We’ve now seen where the TaskSetManager updates internal status regarding the task execution, but when (and where) does it check if a particular task can be scheduled on a given executor/node? It does so exactly when the TaskScheduler asks it to assign a WorkOffer to an executor, inside the resourceOffer method call:

/**
* Respond to an offer of a single executor from the scheduler by finding a task
*
* NOTE: this function is either called with a maxLocality which
* would be adjusted by delay scheduling algorithm or it will be with a special
* NO_PREF locality which will be not modified
*
* @param execId the executor Id of the offered resource
* @param host  the host Id of the offered resource
* @param maxLocality the maximum locality we want to schedule the tasks at
*/
@throws[TaskNotSerializableException]
def resourceOffer(
    execId: String,
    host: String,
    maxLocality: TaskLocality.TaskLocality)
: Option[TaskDescription] = {
  val offerBlacklisted = taskSetBlacklistHelperOpt.exists { blacklist =>
    blacklist.isNodeBlacklistedForTaskSet(host) ||
    blacklist.isExecutorBlacklistedForTaskSet(execId)

  if (!isZombie && !offerBlacklisted) {
      var allowedLocality = maxLocality

      if (maxLocality != TaskLocality.NO_PREF) {
        allowedLocality = getAllowedLocalityLevel(curTime)
        if (allowedLocality > maxLocality) {
          // We're not allowed to search for farther-away tasks
          allowedLocality = maxLocality
        }
      }

      dequeueTask(execId, host, allowedLocality).map { case ((index, taskLocality, speculative)) => { 
          // Do task queueing stuff.
      }
  }
}

taskSetBlacklistHelperOpt is a Option[TaskSetBlacklist] instance which is only set to Some[TaskSetBlacklist] if the flag was enabled in the configuration. Prior to assinging an offer to an executor, the TaskSetManager checks to see if the host/executor is blacklisted for the task set, if it isn’t, it returns an Option[TaskDescription], assigning the executor this particular task set.

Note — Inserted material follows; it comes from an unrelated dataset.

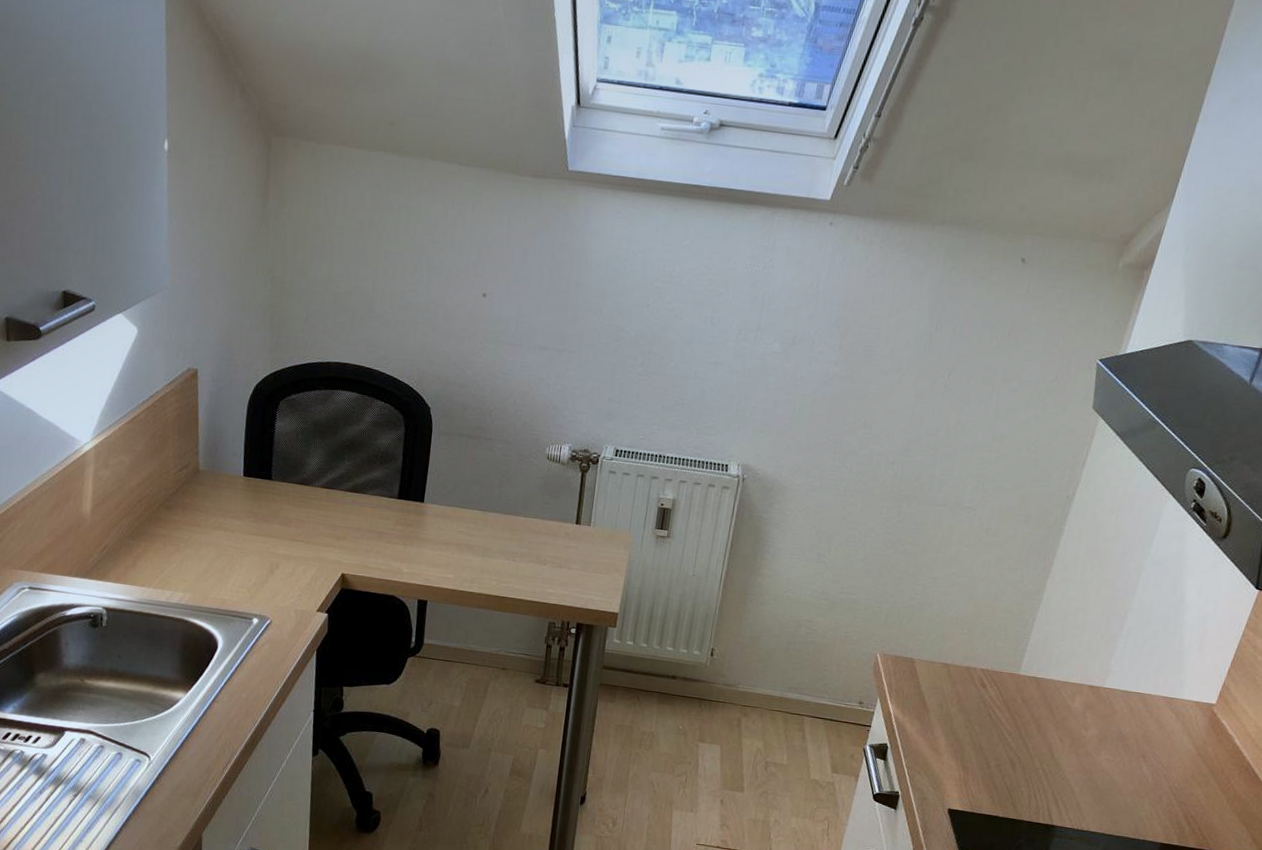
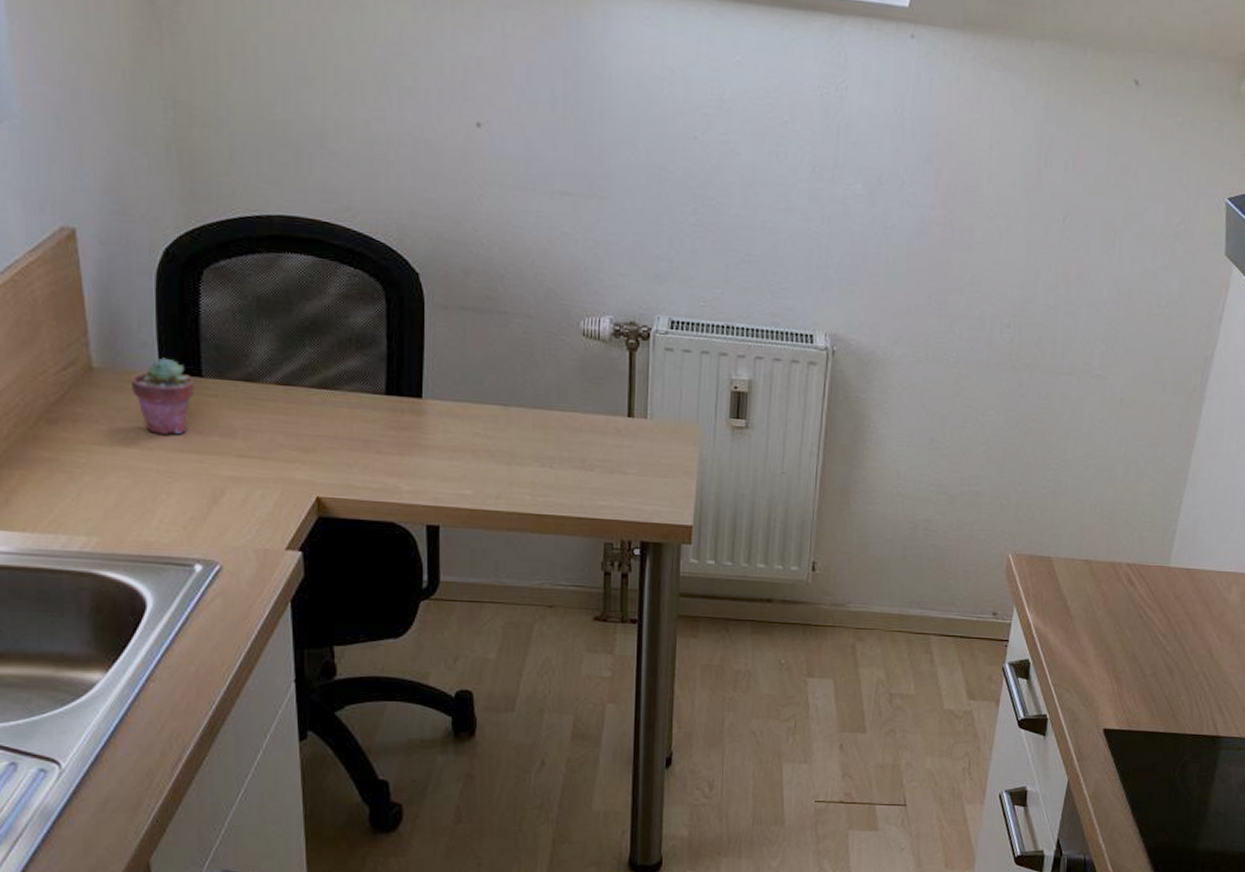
potted succulent: none [223,464,266,522] -> present [130,357,195,435]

However, there needs to be an additional check. As we’ve seen, we don’t only blacklist an entire task set, we also blacklist indiviudal tasks from running on an executor/node. For that, there is an additional call inside a method called dequeueTask to isTaskBlacklistedOnExecOrNode which checks if the task is blacklisted to run on the executor or node. If it is, attempts to schedule it on the next executor.

What happends if all nodes are blacklisted?

Good question! Spark has an additional validation method inside TaskScheduler.resourceOffers which kicks in if none of the tasks have been scheduled to run. This can happen when all nodes are blacklisted:

if (!launchedAnyTask) {
  taskSet.abortIfCompletelyBlacklisted(hostToExecutors)
}

I won’t go into the implementation of the method, which you can find here. This method validates that all the tasks actually can’t run due to blacklisting, and if it finds out they can’t, it aborts the task set.

Wrapping up

Spark 2.1.0 brings a new ability to configure blacklisting of problematic executors and even entire nodes. This feature can be useful when one is experiencing problems with a particular executor, such as network problems. If you are having failures at the node level, such as disk filled up which is failing your tasks, it is possible to block entire nodes from recieving task sets and entire stages.

The main players in this blacklisting games are the TaskSetManager, responsible for a given task set, and its TaskSetBlacklist instance which handles all the bookkeeping data on who failed where. Together they are consumed by the TaskScheduler which is the one in charge of the actual scheduling of the tasks.

I hope I’ve managed to explain to gory details of the implementation in an approachable way and that you have a basic understanding of what is going on under the covers.